(Extracted data entries)
____

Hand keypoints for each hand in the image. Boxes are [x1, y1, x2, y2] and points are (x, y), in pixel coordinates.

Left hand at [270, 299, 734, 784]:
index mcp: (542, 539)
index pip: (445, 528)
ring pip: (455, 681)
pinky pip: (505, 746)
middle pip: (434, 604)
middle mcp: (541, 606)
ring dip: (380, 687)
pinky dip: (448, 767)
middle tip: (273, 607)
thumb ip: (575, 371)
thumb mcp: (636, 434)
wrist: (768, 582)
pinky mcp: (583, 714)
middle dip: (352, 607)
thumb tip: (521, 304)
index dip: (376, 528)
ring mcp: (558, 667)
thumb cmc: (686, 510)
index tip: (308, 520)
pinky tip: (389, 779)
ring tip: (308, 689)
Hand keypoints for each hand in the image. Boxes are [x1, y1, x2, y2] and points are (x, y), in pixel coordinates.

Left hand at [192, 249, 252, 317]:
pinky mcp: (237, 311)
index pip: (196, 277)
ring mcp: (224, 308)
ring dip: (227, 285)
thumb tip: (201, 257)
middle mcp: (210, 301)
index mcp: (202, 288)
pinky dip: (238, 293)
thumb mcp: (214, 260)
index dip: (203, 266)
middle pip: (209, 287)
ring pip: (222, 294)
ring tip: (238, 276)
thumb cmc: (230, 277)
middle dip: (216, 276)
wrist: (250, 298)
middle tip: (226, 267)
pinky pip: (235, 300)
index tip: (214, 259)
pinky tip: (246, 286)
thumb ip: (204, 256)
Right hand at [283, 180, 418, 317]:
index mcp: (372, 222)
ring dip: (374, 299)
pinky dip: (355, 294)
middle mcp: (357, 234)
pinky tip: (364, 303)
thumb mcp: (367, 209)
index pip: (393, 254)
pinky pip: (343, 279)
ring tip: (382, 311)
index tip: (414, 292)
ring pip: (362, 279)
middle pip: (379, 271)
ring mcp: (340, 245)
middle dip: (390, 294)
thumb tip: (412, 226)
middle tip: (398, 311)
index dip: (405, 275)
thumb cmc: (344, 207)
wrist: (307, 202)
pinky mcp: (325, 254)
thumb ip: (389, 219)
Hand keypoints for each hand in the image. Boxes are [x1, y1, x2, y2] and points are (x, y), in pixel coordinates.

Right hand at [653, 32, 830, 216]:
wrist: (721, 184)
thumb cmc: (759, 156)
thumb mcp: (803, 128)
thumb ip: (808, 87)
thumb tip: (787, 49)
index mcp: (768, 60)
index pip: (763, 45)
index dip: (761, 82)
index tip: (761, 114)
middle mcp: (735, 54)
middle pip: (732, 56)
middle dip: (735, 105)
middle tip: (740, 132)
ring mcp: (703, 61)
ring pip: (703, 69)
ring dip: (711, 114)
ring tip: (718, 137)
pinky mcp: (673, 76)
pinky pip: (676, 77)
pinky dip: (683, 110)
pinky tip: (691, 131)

____

■ WORK TO BE COMPLETED:
Reprint the entries above in full, exactly as they are.

■ RESPONSE TO THIS TASK:
Hand keypoints for each hand in the image. Boxes are [x1, y1, x2, y2] and points are (x, y), in pixel coordinates.

Left hand at [270, 299, 734, 784]:
index mcp: (542, 539)
index pip: (445, 528)
ring pip: (455, 681)
pinky pip: (505, 746)
middle pip: (434, 604)
middle mcp: (541, 606)
ring dip: (380, 687)
pinky dip: (448, 767)
middle tip: (273, 607)
thumb ip: (575, 371)
thumb mcp: (636, 434)
wrist: (768, 582)
pinky mcp: (583, 714)
middle dip: (352, 607)
thumb tip: (521, 304)
index dip: (376, 528)
ring mcp: (558, 667)
thumb cmc: (686, 510)
index tip: (308, 520)
pinky tip: (389, 779)
ring tip: (308, 689)
Hand keypoints for each hand in the image. Boxes are [x1, y1, x2, y2] and points are (x, y), in pixel coordinates.

Left hand at [192, 249, 252, 317]:
pinky mcp: (237, 311)
index pip: (196, 277)
ring mcp: (224, 308)
ring dip: (227, 285)
thumb tip: (201, 257)
middle mcp: (210, 301)
index mcp: (202, 288)
pinky dip: (238, 293)
thumb mcp: (214, 260)
index dip: (203, 266)
middle pip: (209, 287)
ring pip: (222, 294)
ring tip: (238, 276)
thumb cmc: (230, 277)
middle dip: (216, 276)
wrist: (250, 298)
middle tip: (226, 267)
pinky pip: (235, 300)
index tip: (214, 259)
pinky tip: (246, 286)
thumb ip: (204, 256)
Right hand at [283, 180, 418, 317]:
index mcp: (372, 222)
ring dip: (374, 299)
pinky dip: (355, 294)
middle mcp: (357, 234)
pinky tip: (364, 303)
thumb mcp: (367, 209)
index pip: (393, 254)
pinky pip: (343, 279)
ring tip: (382, 311)
index tip: (414, 292)
ring pip: (362, 279)
middle pip: (379, 271)
ring mcp: (340, 245)
middle dip: (390, 294)
thumb tip: (412, 226)
middle tip: (398, 311)
index dip: (405, 275)
thumb cmc: (344, 207)
wrist: (307, 202)
pinky mcp: (325, 254)
thumb ip: (389, 219)
Hand keypoints for each hand in the image. Boxes are [x1, y1, x2, y2] and points are (x, y), in pixel coordinates.

Right hand at [653, 32, 830, 216]:
wrist: (721, 184)
thumb cmc: (759, 156)
thumb mcp: (803, 128)
thumb ip: (808, 87)
thumb tip: (787, 49)
index mcp: (768, 60)
index pip: (763, 45)
index dip: (761, 82)
index tip: (761, 114)
middle mcp: (735, 54)
middle pip: (732, 56)
middle dip: (735, 105)
middle tip: (740, 132)
ring mcp: (703, 61)
ring pip: (703, 69)
ring dip: (711, 114)
ring tip: (718, 137)
pinky mcp: (673, 76)
pinky pip: (676, 77)
pinky dip: (683, 110)
pinky tip: (691, 131)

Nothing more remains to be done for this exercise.